Could the listing be repeated exactly, with every picture dropped?

(The input)
"""

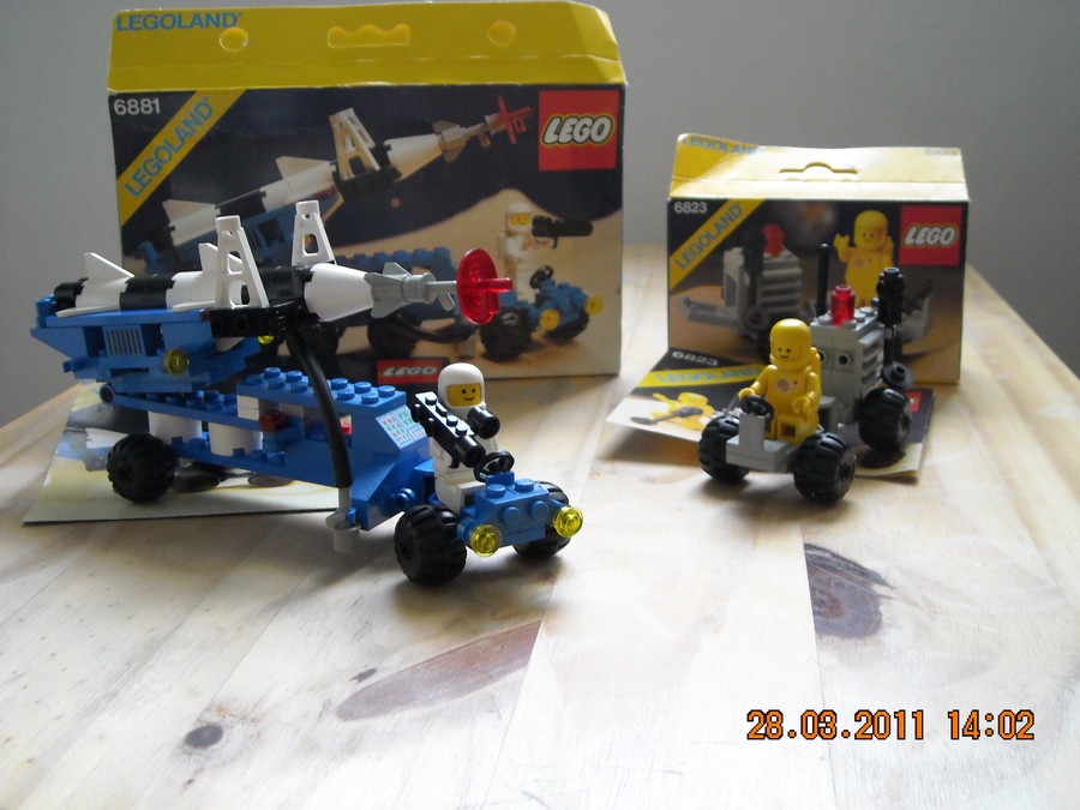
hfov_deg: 42.9
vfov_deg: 32.9
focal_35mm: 44
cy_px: 405
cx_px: 540
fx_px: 1373
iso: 295
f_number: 3.1
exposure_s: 1/60
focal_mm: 7.1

"""

(Answer to this exercise)
hfov_deg: 42.9
vfov_deg: 32.9
focal_35mm: 44
cy_px: 405
cx_px: 540
fx_px: 1373
iso: 295
f_number: 3.1
exposure_s: 1/60
focal_mm: 7.1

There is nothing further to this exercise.